「この役は私のもの」。マーゴット・ロビーが明かす、『バビロン』の扇情的ヒロインを熱望した理由
「ネリーは直感が優れていて、うまくいく時といかない時がわかるスーパーパワーを持っている」
パーティに入り込むことに成功したネリーは、その機会を最大限に活かし、まばゆい人々に混じりながらも目立つことに成功。その結果、初めて業界で大ブレイクを果たすことになる。「このパーティのシーンは、ハリウッドではすごく小さなことでも大きなものにつながるということを表しています。私が最初にLAに来た時もそう感じました。どうすれば実現できるかというロードマップはないけれど、実現するべきだとわかっているから、その瞬間を作り上げるためにできることはなんだってします。ネリーは本能的に、あのパーティに参加するべきだとわかっていました。今夜なにかが起こる、それは大きなものに違いないと感じていたから」。

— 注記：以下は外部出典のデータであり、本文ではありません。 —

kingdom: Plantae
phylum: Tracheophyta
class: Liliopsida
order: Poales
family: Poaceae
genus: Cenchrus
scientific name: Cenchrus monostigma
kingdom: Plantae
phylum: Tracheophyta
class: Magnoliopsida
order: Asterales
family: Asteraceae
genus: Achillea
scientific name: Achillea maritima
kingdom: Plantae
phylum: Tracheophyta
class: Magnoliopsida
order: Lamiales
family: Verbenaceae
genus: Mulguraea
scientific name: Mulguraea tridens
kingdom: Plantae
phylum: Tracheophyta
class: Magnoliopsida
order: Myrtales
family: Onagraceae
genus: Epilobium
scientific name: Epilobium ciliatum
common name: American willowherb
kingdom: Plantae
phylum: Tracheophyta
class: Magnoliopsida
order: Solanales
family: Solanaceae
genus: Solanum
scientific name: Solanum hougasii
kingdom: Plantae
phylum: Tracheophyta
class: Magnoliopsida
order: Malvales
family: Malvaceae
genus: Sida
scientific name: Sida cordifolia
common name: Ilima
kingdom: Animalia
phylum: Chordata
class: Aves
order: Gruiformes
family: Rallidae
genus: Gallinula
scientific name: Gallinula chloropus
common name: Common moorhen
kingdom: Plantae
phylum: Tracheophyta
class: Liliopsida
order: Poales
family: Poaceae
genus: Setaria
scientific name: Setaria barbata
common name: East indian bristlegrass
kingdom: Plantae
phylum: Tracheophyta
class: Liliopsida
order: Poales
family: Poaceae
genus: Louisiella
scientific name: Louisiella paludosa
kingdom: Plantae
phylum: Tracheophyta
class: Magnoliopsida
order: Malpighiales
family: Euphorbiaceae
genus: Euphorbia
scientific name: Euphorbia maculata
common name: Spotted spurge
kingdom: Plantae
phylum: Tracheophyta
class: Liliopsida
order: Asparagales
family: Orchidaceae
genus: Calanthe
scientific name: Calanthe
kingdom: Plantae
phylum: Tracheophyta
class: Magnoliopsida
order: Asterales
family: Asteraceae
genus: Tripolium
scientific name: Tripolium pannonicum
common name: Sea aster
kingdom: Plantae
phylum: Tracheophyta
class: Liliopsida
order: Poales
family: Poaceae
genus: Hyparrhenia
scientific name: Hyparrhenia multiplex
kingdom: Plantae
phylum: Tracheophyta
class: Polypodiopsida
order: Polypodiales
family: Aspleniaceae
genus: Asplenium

パーティで披露される扇情的なダンスシーンの振り付けは、アカデミー賞を受賞した『ラ・ラ・ランド』でチャゼルとライアン・ゴズリング、エマ・ストーンとタッグを組んだマンディ・ムーアが担当。ロビーの振り付けは、チャールストンと同じアフリカの歴史的ルーツを持つものだ。「20年代のダンスといえば、実はアフリカのダンスが基礎になっていて、それが私のパーティシーンの基盤になっています」とロビーは言う。「クレーンやカメラワークのためにブロッキング(カメラ割り)さえ振り付けされていたけれど、ネリーのエネルギーを持つなにかを探求して見つけることができたから、とても楽しかったです」。
ネリーがパーティの人だかりに入っていくと、彼女は音楽に身を任せ、体の動きと目の輝きだけでその場にした全員の視線を集めることに。「ネリーは直感が優れていて、なにかがうまくいく時といかない時がわかるというスーパーパワーを持っていると思います。だから彼女が立ち上がってテーブルの上で踊る時、人々が自分に注目してゾクゾクし、衝撃を受け、興味を掻き立てられることがわかっているんです」。
「いつだってその場で一番クレイジーでいられることは、ネリーの強み」
パーティシーン以外にも、強い日差しに照らされた野原で、助監督が罵声を浴びせ、製作アシスタントが疾走し、大量のカメラが回るという無秩序さをもって描かれる、1920年代の映画撮影の舞台裏も印象深い。不協和音のようにも聞こえるが、実際は創造的なストーリーテリング・マシンの神経中枢となっている場面だ。ネリーが初めて映画製作の現場へ踏み込むシーンでもあるが、ロビーは「劇中でネリーが黙り込んでしまう数少ない場面の1つです。初めて映画セットに足を踏み入れ、サーカスのような雰囲気に圧倒されてしまいます。ネリーはかなり混沌としていますが、いつだってその場で一番クレイジーでいられることは、ネリーの強みでもあります。この時ばかりは『やばい、この人たち、私よりクレイジーだ』と思うのですが」。
欲望と思惑が渦巻くハリウッドに、やがてトーキー映画という革命の波が押し寄せてくるなか、ネリーたちの夢をつかむ覚悟も試されていく。果たしてネリーの運命はいかに?
まぶしいほどエネルギッシュにネリー役を演じきったロビー。おそらく『バビロン』は、彼女にとっての新たな代表作の1本となるに違いない。冒頭からクライマックスに至るまで、映画への愛と情熱を惜しむことなく注ぎ込んだパワフルな快作『バビロン』を、ぜひ大スクリーンで体感してほしい。